:: TASK TO COMPLETE ::
Repeat exactly what appears from the opening line of the listing to the line with "[Real-world problem description", inclusive.
--- EXERCISE INPUT Enclosed Below ---
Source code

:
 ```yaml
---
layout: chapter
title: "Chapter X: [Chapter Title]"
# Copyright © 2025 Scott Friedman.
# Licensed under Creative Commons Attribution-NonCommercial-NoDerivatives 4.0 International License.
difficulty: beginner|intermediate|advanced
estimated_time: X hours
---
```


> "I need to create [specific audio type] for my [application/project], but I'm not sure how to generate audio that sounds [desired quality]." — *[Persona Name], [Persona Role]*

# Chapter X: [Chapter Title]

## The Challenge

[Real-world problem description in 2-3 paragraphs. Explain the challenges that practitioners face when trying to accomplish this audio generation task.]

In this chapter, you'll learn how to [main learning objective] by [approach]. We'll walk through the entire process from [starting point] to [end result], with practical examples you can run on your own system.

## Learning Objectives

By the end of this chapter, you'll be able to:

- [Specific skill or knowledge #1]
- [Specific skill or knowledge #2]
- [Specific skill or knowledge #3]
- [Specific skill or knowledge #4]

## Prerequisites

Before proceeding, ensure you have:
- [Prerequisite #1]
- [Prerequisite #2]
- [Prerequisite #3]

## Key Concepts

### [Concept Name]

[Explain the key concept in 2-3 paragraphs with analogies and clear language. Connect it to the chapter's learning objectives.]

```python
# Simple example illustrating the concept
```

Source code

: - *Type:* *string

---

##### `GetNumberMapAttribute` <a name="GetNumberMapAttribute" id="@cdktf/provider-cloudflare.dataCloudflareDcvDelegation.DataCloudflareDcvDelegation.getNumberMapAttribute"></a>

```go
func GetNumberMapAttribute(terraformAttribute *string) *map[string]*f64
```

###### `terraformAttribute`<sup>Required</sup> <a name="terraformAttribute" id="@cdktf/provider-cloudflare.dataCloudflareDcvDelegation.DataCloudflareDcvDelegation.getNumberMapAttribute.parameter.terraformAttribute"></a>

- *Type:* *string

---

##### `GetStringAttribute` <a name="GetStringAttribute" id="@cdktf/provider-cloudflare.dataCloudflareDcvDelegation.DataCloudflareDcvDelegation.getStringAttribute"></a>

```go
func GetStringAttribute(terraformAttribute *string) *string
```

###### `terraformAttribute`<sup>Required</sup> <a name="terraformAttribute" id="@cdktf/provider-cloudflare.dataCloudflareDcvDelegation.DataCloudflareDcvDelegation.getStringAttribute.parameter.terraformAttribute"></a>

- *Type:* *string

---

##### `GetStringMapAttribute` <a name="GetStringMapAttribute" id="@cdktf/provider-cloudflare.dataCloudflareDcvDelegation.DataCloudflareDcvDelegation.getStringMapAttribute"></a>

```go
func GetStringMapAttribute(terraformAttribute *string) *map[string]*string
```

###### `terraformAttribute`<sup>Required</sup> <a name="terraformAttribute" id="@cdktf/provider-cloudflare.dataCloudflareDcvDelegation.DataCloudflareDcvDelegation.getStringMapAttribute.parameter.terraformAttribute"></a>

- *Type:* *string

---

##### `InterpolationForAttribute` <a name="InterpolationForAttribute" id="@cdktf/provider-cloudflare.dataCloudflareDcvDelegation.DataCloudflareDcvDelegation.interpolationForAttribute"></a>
--- End of Enclosed EXERCISE INPUT ---
:: EXERCISE SOLUTION ::
Source code

:
 ```yaml
---
layout: chapter
title: "Chapter X: [Chapter Title]"
# Copyright © 2025 Scott Friedman.
# Licensed under Creative Commons Attribution-NonCommercial-NoDerivatives 4.0 International License.
difficulty: beginner|intermediate|advanced
estimated_time: X hours
---
```


> "I need to create [specific audio type] for my [application/project], but I'm not sure how to generate audio that sounds [desired quality]." — *[Persona Name], [Persona Role]*

# Chapter X: [Chapter Title]

## The Challenge

[Real-world problem description in 2-3 paragraphs. Explain the challenges that practitioners face when trying to accomplish this audio generation task.]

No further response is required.